2. Riesgos cíclicos, pero también estructurales. Esa adaptación a un entorno cíclico poco favorable no favorece la superación de problemas estructurales en algunos sistemas financieros. Las presiones reguladoras son uno de ellos. La mayor intensidad normativa sobre la actividad financiera coexiste con incertidumbre, con temores acerca de decisiones adicionales de las autoridades que acentúen los problemas ya detectados.
Garantizar la coexistencia de niveles adecuados de capital y provisiones con el declive en las tasas de rentabilidad no es un empeño fácil. Según el GFSR, el 25% de los bancos de las economías avanzadas (representativos de activos por 11,7 billones de dólares) seguirán altamente vulnerables, requiriendo cambios en sus sistemas de gestión de riesgos. Los europeos son el caso más destacado, pero también los japoneses, inmersos en procesos de internacionalización con el fin de compensar los reducidos márgenes domésticos.
Las compañías de seguros, especialmente en el ramo de vida y los fondos de pensiones, también están en una situación incómoda, determinada por la prolongación de bajos tipos de interés y volatilidad de las rentabilidades de los activos financieros. Pero se encuentran enfrentadas también a una dinámica demográfica adversa (un aumento manifiesto de la longevidad) que puede incrementar aún más la propensión al ahorro, dificultando la adaptación de las empresas financieras, en particular de las aseguradoras.
3. Respuestas adaptativas. El modelo de negocio en banca al por menor ha acentuado su cuestionamiento. Las necesidades de capital impuestas por las nuevas regulaciones obligan a reconsiderar dimensiones óptimas de las entidades y la cantidad y calidad de algunos activos.
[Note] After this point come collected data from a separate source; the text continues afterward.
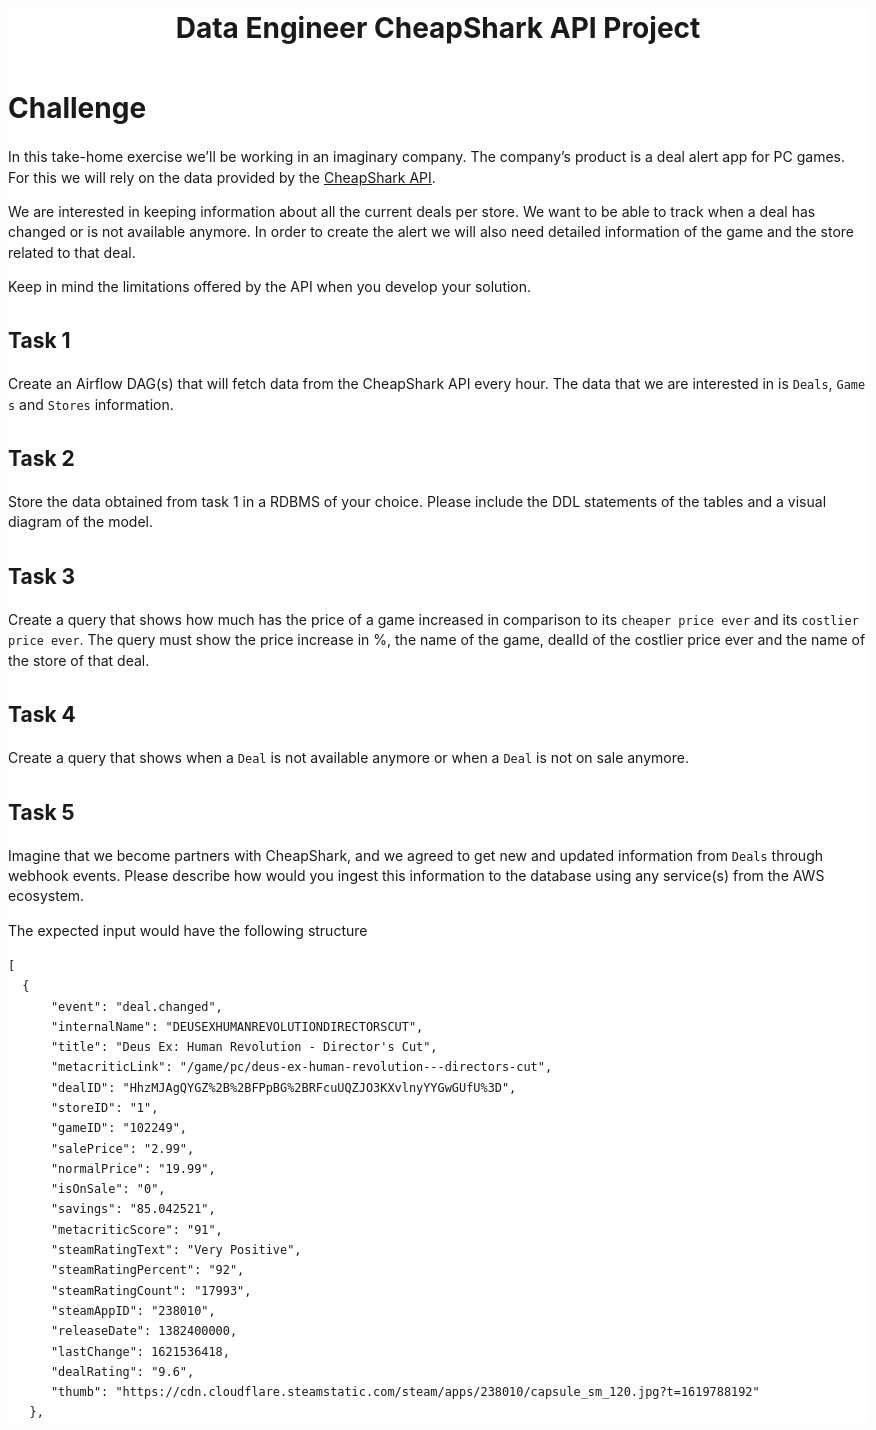 <h1 align="center">Data Engineer CheapShark API Project</h1>

# Challenge
In this take-home exercise we’ll be working in an imaginary company. The company’s product is a deal alert app for PC games. For this we will rely on the data provided by the [CheapShark API](https://apidocs.cheapshark.com/#c6e4678d-7ff0-ebd4-59c1-b4d0fb3dac87).

We are interested in keeping information about all the current deals per store. We want to be able to track when a deal has changed or is not available anymore. In order to create the alert we will also need detailed information of the game and the store related to that deal. 

Keep in mind the limitations offered by the API when you develop your solution.

## Task 1
Create an Airflow DAG(s) that will fetch data from the CheapShark API every hour. The data that we are interested in is `Deals`, `Games` and `Stores` information.

## Task 2
Store the data obtained from task 1 in a RDBMS of your choice. Please include the DDL statements of the tables and a visual diagram of the model.

## Task 3
Create a query that shows how much has the price of a game increased in comparison to its `cheaper price ever` and its `costlier price ever`. The query must show the price increase in %, the name of the game, dealId of the costlier price ever and the name of the store of that deal.

## Task 4
Create a query that shows when a `Deal` is not available anymore or when a `Deal` is not on sale anymore.

## Task 5
Imagine that we become partners with CheapShark, and we agreed to get new and updated information from `Deals` through webhook events. Please describe how would you ingest this information to the database using any service(s) from the AWS ecosystem.

The expected input would have the following structure
```
[
  {
      "event": "deal.changed",
      "internalName": "DEUSEXHUMANREVOLUTIONDIRECTORSCUT",
      "title": "Deus Ex: Human Revolution - Director's Cut",
      "metacriticLink": "/game/pc/deus-ex-human-revolution---directors-cut",
      "dealID": "HhzMJAgQYGZ%2B%2BFPpBG%2BRFcuUQZJO3KXvlnyYYGwGUfU%3D",
      "storeID": "1",
      "gameID": "102249",
      "salePrice": "2.99",
      "normalPrice": "19.99",
      "isOnSale": "0",
      "savings": "85.042521",
      "metacriticScore": "91",
      "steamRatingText": "Very Positive",
      "steamRatingPercent": "92",
      "steamRatingCount": "17993",
      "steamAppID": "238010",
      "releaseDate": 1382400000,
      "lastChange": 1621536418,
      "dealRating": "9.6",
      "thumb": "https://cdn.cloudflare.steamstatic.com/steam/apps/238010/capsule_sm_120.jpg?t=1619788192"
   },
```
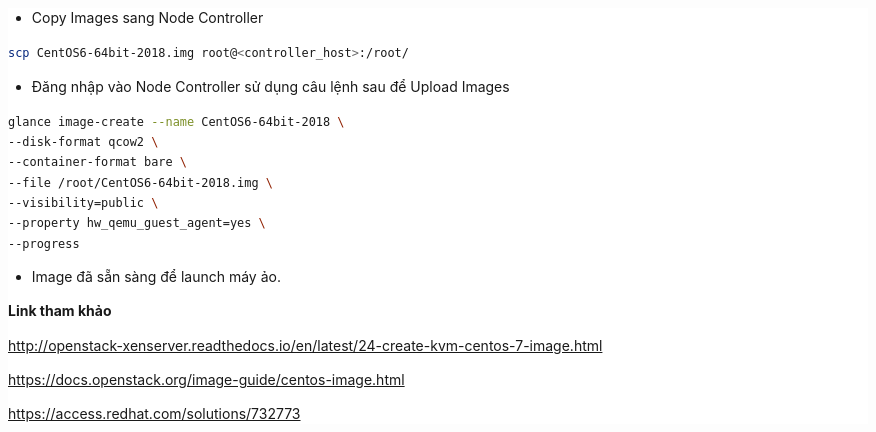 - Copy Images sang Node Controller
```sh
scp CentOS6-64bit-2018.img root@<controller_host>:/root/
```

- Đăng nhập vào Node Controller sử dụng câu lệnh sau để Upload Images

``` sh
glance image-create --name CentOS6-64bit-2018 \
--disk-format qcow2 \
--container-format bare \
--file /root/CentOS6-64bit-2018.img \
--visibility=public \
--property hw_qemu_guest_agent=yes \
--progress
```

- Image đã sẵn sàng để launch máy ảo.


**Link tham khảo**

http://openstack-xenserver.readthedocs.io/en/latest/24-create-kvm-centos-7-image.html

https://docs.openstack.org/image-guide/centos-image.html

https://access.redhat.com/solutions/732773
También las exigencias de mejorar la eficiencia operativa. La reducción de capacidad ya está siendo una reacción suficientemente explícita en los bancos de diversos países. La concentración del número de entidades o directamente la reducción del tamaño mediante el cierre de oficinas y reducción de personal seguirán estando presentes en la mayoría de los sistemas financieros de la eurozona.
A ello se añaden los retos derivados de la cada día más presente digitalización en todos los ámbitos de la actividad bancaria: a la presencia de nuevos competidores no estrictamente bancarios –no regulados como tales- ávidos de instalarse en nichos de negocio con márgenes atractivos.
Las compañías de seguros tampoco escapan a las amenazas derivadas del bajo crecimiento económico y los reducidos tipos de interés. El primero no favorece la reducción del riesgo de solvencia y los segundos aumentan los funding gaps, especialmente en el ramo de vida.
4. Políticas convenientes. A estas alturas asumir la prioridad de restauración de ritmos de crecimiento razonables significa compensar el excesivo protagonismo de las políticas monetarias. Estas siguen soportando la cotización de algunos activos financieros y posibilitando descensos en la aversión al riesgo, y la emergencia de operadores financieros no tradicionales. Pero es un hecho que esas políticas están perdiendo eficacia, o no consiguen que la demanda agregada repunte y con ella las tasas de inflación. La eurozona vuelve a ser el caso más destacado.
El acompañamiento de políticas fiscales más activas ya es asumido por casi todas las instituciones. A los temores y riesgos más arriba enunciados hay que contraponer el asociado a un aumento de los déficit públicos. No es una elección fácil, pero la política económica es con bastante frecuencia elegir entre la menos mala de las opciones, la que lleve consigo consecuencias menos irreversibles.